We stand on the threshold of another Australian Spring – a particular time when the whole land is in beauty, arrayed with Wattles all abloom in the most exquisite tints and tones of yellow, and there from is ascending like a continual oblation, an invisible cloud, the soft, sweet perfume of pure wattle incense.
These are the opening lines in the photographic essay on Australian wattles titled, Golden Wattle, Our National Floral Emblem, published in September 1921. The frontispiece of the book declares it is “a particularly unique series of photo-pictures of Wattles, or Australian Acacias, in full flower (with the introduction of a figure for idealistic purposes), and some scenes of Wattle Wilds, together with descriptive letterpress.”

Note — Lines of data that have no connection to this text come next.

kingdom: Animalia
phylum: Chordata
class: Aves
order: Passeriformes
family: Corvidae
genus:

Archibald James Campbell (1853-1929) – known usually as ‘A.J.’ – was a pioneer enthusiast and promoter of wattles, particularly Golden Wattle Acacia pycnantha, as the national floral emblem, during the early years of Australia’s story as a federated nation. As far back as 1899, AJ had promoted a private ‘Wattle Club’ that annually visited such places in Victoria as Werribee, the You Yangs, and Eltham on the Yarra – at the start of Spring – to enjoy the ‘Wattle Wilds’.
Wattle is said to offer a glimpse of hope, and heralds the change in seasons and new life. As the golden bloom lights up the Australia-scape right now, we wanted to share some of photographer A.J. Campbell’s dreamy and serene Wattle Nymphs. We hope you enjoy them as much as we do.